Die Arbeit beschäftigt sich mit der Person Alexanders des Großen und insbesondere mit der Frage, wie sich seine öffentliche Wahrnehmung und Bedeutung im Laufe der Geschichte verändert hat.
Was sind die zentralen Themenfelder?
Die Schwerpunkte liegen auf der Biografie Alexanders, seinem militärischen Wirken sowie der historisch-kulturellen Rezeption seiner Person durch verschiedene Epochen hindurch.
Was ist das primäre Ziel oder die Forschungsfrage?
Das Ziel ist es aufzuzeigen, wie Alexander je nach Epoche und politischem Interesse als tugendhaftes Ideal, als despotischer Tyrann oder als leere Projektionsfläche instrumentalisiert wurde.
Welche wissenschaftliche Methode wird verwendet?
Es handelt sich um eine historische Analyse, die auf der Auswertung antiker Quellen wie Arrian, Diodor und Plutarch sowie moderner Sekundärliteratur basiert.
Was wird im Hauptteil behandelt?
Der Hauptteil gliedert sich in die Darstellung von Alexanders Leben (Jugend, Herrschaft, Feldzug) und eine epochenübergreifende Untersuchung seiner Rezeption (Antike, Mittelalter, Neuzeit).
Welche Schlüsselwörter charakterisieren die Arbeit?
Zu den prägenden Begriffen gehören Alexander der Große, Rezeption, Hellenismus, Herrschaft, Instrumentalisierung und die historische Ambivalenz.

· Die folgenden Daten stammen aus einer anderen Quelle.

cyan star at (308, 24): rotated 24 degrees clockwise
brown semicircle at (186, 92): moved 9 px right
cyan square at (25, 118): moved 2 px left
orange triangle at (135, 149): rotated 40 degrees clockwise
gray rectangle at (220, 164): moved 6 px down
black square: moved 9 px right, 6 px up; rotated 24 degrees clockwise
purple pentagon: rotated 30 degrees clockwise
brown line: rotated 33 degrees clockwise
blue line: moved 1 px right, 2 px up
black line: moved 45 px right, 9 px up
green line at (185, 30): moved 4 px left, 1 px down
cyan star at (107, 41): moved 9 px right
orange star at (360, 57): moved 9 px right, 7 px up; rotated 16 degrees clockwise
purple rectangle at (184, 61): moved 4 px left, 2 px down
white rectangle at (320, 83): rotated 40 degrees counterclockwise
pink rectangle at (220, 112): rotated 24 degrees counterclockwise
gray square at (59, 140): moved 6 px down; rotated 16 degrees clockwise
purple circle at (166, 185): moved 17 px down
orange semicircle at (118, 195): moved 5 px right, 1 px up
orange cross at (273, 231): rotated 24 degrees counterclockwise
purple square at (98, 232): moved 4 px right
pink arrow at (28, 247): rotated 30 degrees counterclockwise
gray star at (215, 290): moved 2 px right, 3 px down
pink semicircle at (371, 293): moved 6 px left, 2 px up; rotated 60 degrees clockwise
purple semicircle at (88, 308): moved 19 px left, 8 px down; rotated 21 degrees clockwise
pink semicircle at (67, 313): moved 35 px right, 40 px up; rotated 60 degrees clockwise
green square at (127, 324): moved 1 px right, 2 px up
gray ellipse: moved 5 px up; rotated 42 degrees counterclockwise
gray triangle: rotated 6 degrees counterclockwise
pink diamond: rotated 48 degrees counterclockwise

Warum wird Alexander im Mittelalter als "Idealschablone" bezeichnet?
Der Autor führt diesen Begriff ein, um zu verdeutlichen, dass Alexander im Mittelalter je nach Bedarf als Beispiel für christliche Tugend, ritterliches Heldentum oder als kriegerisches Vorbild diente.

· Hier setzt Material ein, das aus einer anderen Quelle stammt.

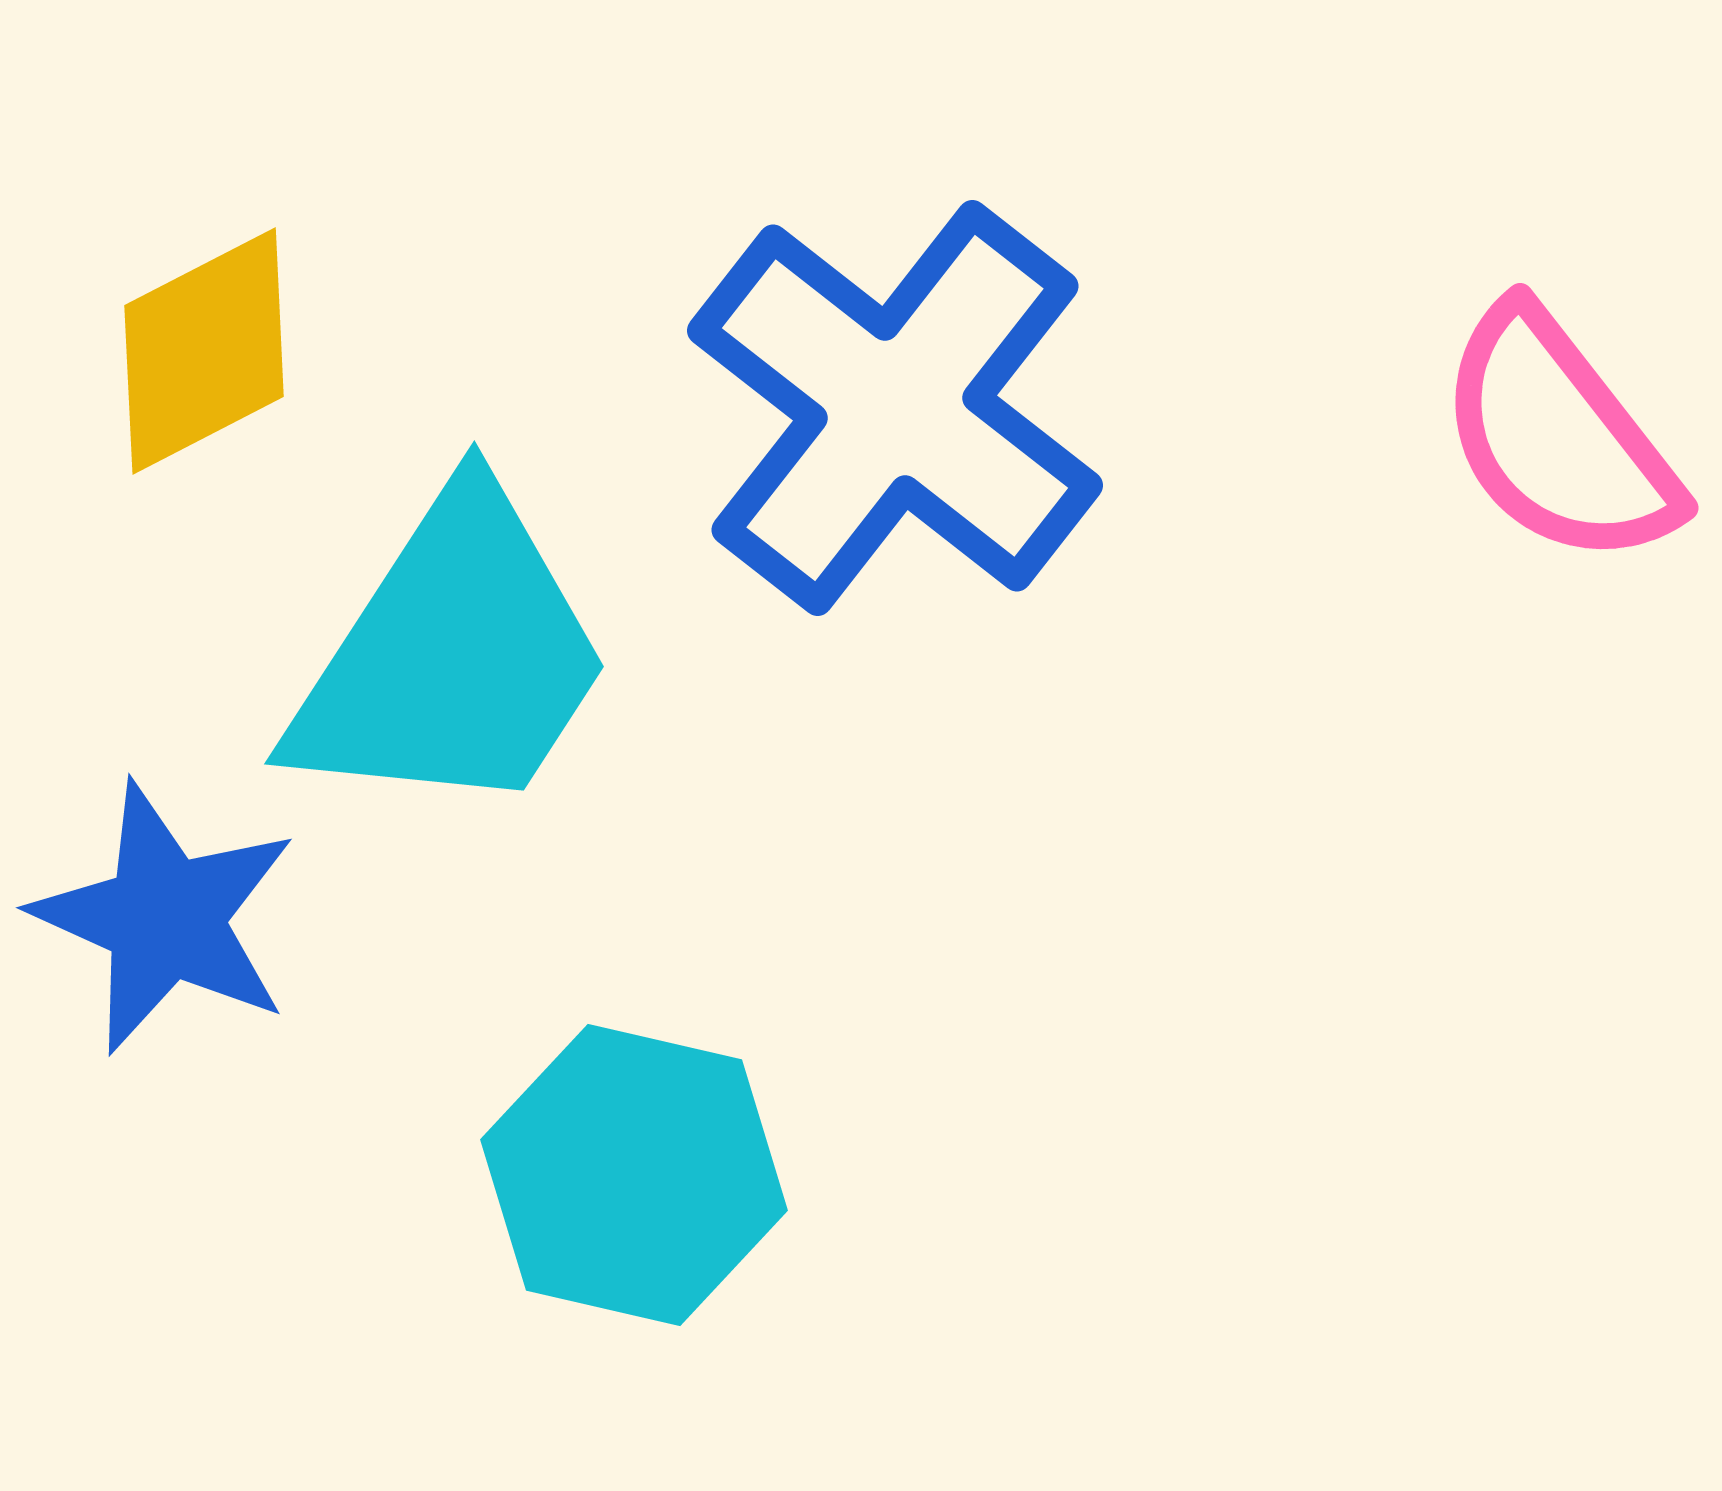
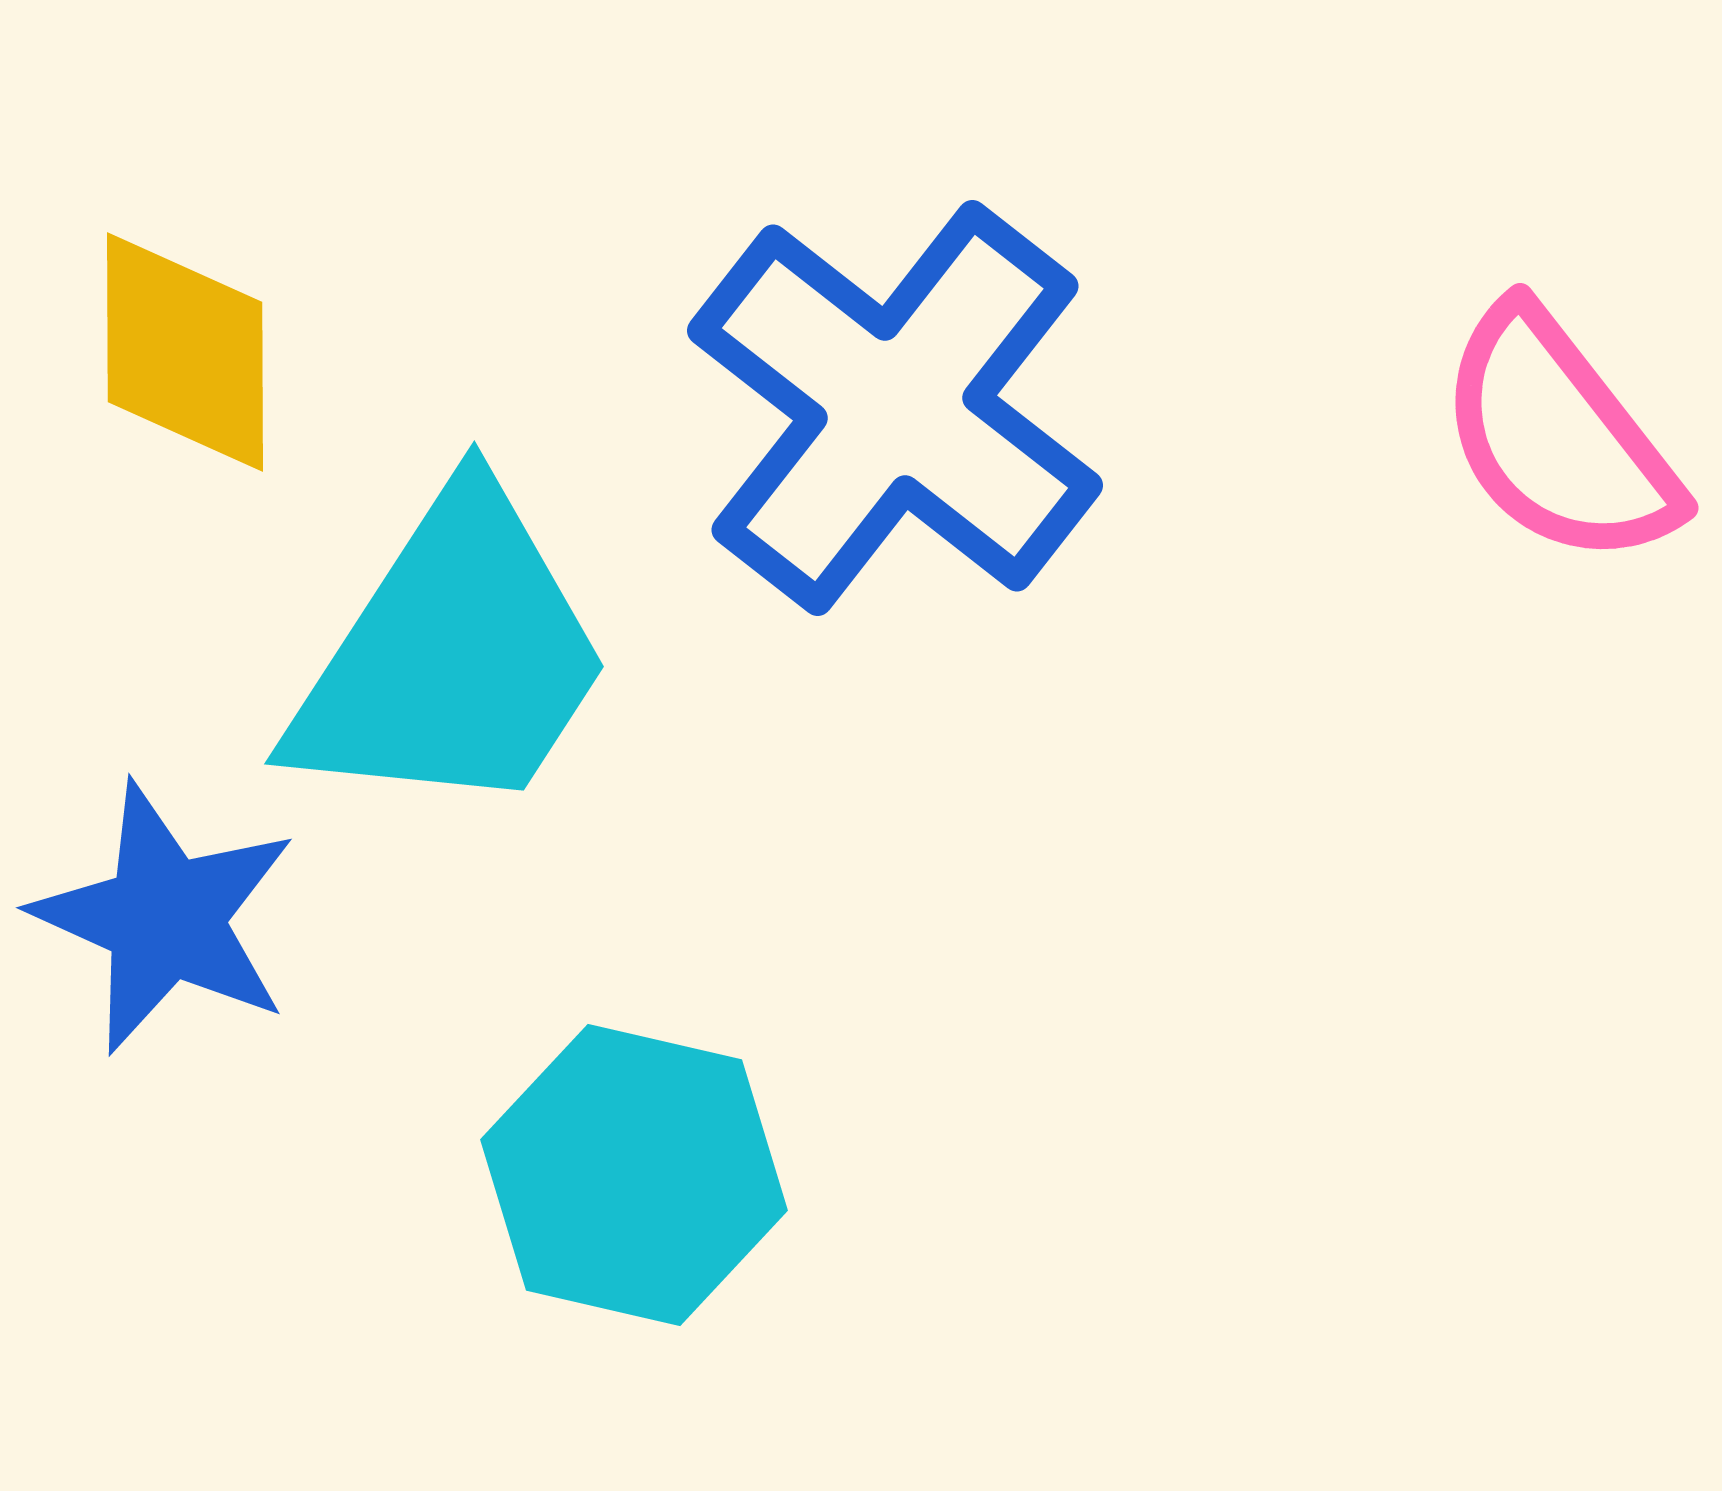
yellow diamond: moved 19 px left, 1 px down; rotated 63 degrees counterclockwise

Welche Rolle spielt Seneca in der Kritik an Alexander?
Seneca dient im Text als prominentes Gegenbeispiel zur Alexander-Bewunderung; er kritisiert den maßlosen Machthunger und die Gewalt des Königs und vergleicht ihn mit einem wilden Tier.
Wie bewertet der Autor die Quellenlage zu Alexander?
Der Autor weist kritisch darauf hin, dass kaum zeitgenössische Quellen existieren und die erhaltenen Berichte bereits das Ergebnis späterer, interpretativer Rezeptionen sind.